In a historic vote, the Seattle City Council passed the country’s second comprehensive fair workweek law, giving tens of thousands in the city more input into their work hours and giving workers more advance notice of shifts, fair compensation when shifts change unexpectedly, and eliminate harmful back-to-back shifts called “clopenings.” The move comes just days after New York City Mayor Bill de Blasio announced his support for similar protections for fast-food workers and indicates growing momentum for the fair workweek movement.

“For years, working people in Seattle and across the country have asked for hours that let them balance a job, a family, and a life. Today, their call has been answered,” says Carrie Gleason, director of the Fair Workweek Initiative at Center for Popular Democracy. “Those working in Seattle’s retail, restaurant and coffee chains will no longer have to turn their lives upside down just to earn enough hours to survive— and they will finally gain a greater voice in how much and when they work. We can expect the vote in Seattle will inspire other cities to act.”

Workers from Walmart, Victoria’s Secret, Macy’s, and more have been calling attention to work schedules that vary significantly from week to week and demand 24/7 availability. A campaign by Starbucks baristas to highlight such conditions came to a head in 2014, when the New York Times detailed the plight of one such barista, a mother scrambling to keep up with her schedule. Starbucks pledged to address these issues immediately, yet a Center for Popular Democracy and report a year later found that many employees were still subject to harmful scheduling.

Starbucks baristas, led by Seattle’s Working Washington, called on the coffee giant to fix its scheduling practices, organizing numerous rallies around the country, and launching online petitions that attracted tens of thousands of signatures. They asked the Seattle City Council to act, joined by fast food workers from McDonald’s and Domino’s and retail workers from the likes of REI and Target, among others.

Seattle is the second city in the country to pass a comprehensive set of work hours policies for service sector workers. San Francisco implemented the country’s first set of scheduling protections in 2015 with the Retail Worker Bill of Rights. Earlier this year, Washington, D.C., also passed a historic law guaranteeing building janitors a minimum of 30 hours a week, and San Jose will decide on a similar ballot measure in November to give part-time workers the opportunity to work more hours. Emeryville, CA, which last year passed the nation’s highest minimum wage, is also considering a fair workweek bill.

“Seattle is breaking new ground that will change the balance of power in coffee, food, and retail workplaces across the city,” says Sejal Parikh, the executive director of Working Washington. “It will transform the lives of tens of thousands of Seattle workers by recognizing that people who have jobs also have lives and needs outside of work—and requiring that big companies make schedules which respect that our time counts, too.”

Seattle’s ordinance addresses the crisis by setting new standards for schedules:

Two weeks of advance notice of schedules, and a periodic good-faith estimate of hours.

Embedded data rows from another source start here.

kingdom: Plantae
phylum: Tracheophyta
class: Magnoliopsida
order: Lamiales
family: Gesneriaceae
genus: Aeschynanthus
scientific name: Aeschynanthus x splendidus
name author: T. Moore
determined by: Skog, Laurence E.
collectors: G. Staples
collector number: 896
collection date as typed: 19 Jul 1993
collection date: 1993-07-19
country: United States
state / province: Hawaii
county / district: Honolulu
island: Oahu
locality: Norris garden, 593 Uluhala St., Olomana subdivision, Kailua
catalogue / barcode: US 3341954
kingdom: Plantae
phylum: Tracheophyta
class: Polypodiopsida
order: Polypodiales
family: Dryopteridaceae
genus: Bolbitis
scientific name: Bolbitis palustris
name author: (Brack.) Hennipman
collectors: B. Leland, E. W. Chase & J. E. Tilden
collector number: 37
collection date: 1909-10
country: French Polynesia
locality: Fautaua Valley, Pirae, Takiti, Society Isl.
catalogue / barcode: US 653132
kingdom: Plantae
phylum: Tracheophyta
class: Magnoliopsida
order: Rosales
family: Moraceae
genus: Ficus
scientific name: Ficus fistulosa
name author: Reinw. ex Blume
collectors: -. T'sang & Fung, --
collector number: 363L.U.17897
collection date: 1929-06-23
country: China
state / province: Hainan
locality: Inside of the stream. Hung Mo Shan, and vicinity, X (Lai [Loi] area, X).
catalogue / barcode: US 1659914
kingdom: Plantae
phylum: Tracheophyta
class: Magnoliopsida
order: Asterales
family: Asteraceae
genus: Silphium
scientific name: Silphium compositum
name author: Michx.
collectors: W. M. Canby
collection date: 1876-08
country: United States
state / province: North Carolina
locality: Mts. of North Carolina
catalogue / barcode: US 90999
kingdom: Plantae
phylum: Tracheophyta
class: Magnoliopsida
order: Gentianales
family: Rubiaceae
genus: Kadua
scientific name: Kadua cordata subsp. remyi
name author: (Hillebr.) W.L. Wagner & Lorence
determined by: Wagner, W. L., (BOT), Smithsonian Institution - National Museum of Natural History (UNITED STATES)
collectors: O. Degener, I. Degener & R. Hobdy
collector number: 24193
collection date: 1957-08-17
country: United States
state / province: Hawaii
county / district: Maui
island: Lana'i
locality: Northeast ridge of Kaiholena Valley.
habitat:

Predictability pay when changes are made: one additional hour when an employer adds a shifts and half-time pay for hours that are cut. (Shift swaps and other voluntary changes by employees of course do not trigger predictability pay.)

A right to rest that eliminates mandatory clopenings by requiring 10 hours rest between shifts, which start on consecutive days. (This does not affect split shifts or doubles; voluntary clopenings would be paid at time-and-a-half)

Meaningful input into work schedules, particularly as it affects caregiving, education, second jobs, and other important needs.

Strong protections against retaliation.

The law will cover employees who work at coffee, retail, and fast food chains with more than 500 global employees, as well as full-service restaurant chains with more than 500 global employees and 40 locations. It will affect tens of thousands of people in the city.

A broad coalition, including UFCW Local 21, SEIU Local 775 and the King County Labor Council, supported Seattle’s Secure Scheduling law.

“For three weeks, I was only scheduled for eight hours a week,” says Oliver Savage, a barista at Starbucks. “I racked up credit card debt and went those weeks only eating one meal a day to get by. I recently transferred to another Starbucks location, but I’m still not getting the hours I was told I would get, and they keep hiring new part-time workers.”

“Working in fast food can be difficult when you only get your schedule a day in advance, especially when your shifts fluctuate and you get different hours week to week,” adds Crystal Thompson, a worker at a Domino’s Pizza supporting two young children. “It’s hard to pay your bills. It’s hard to plan your daily life. It’s hard to find childcare, hard to make appointments, and hard to plan a budget.”

“Last Sunday, I was sick and took a sick day. After that they took 2 days off my schedule, a schedule I only get one week in advance,” says Ana Esteves, a worker at Wendy’s. “I have four children I need to provide for, when my hours are cut it takes a toll on my ability to pay bills.”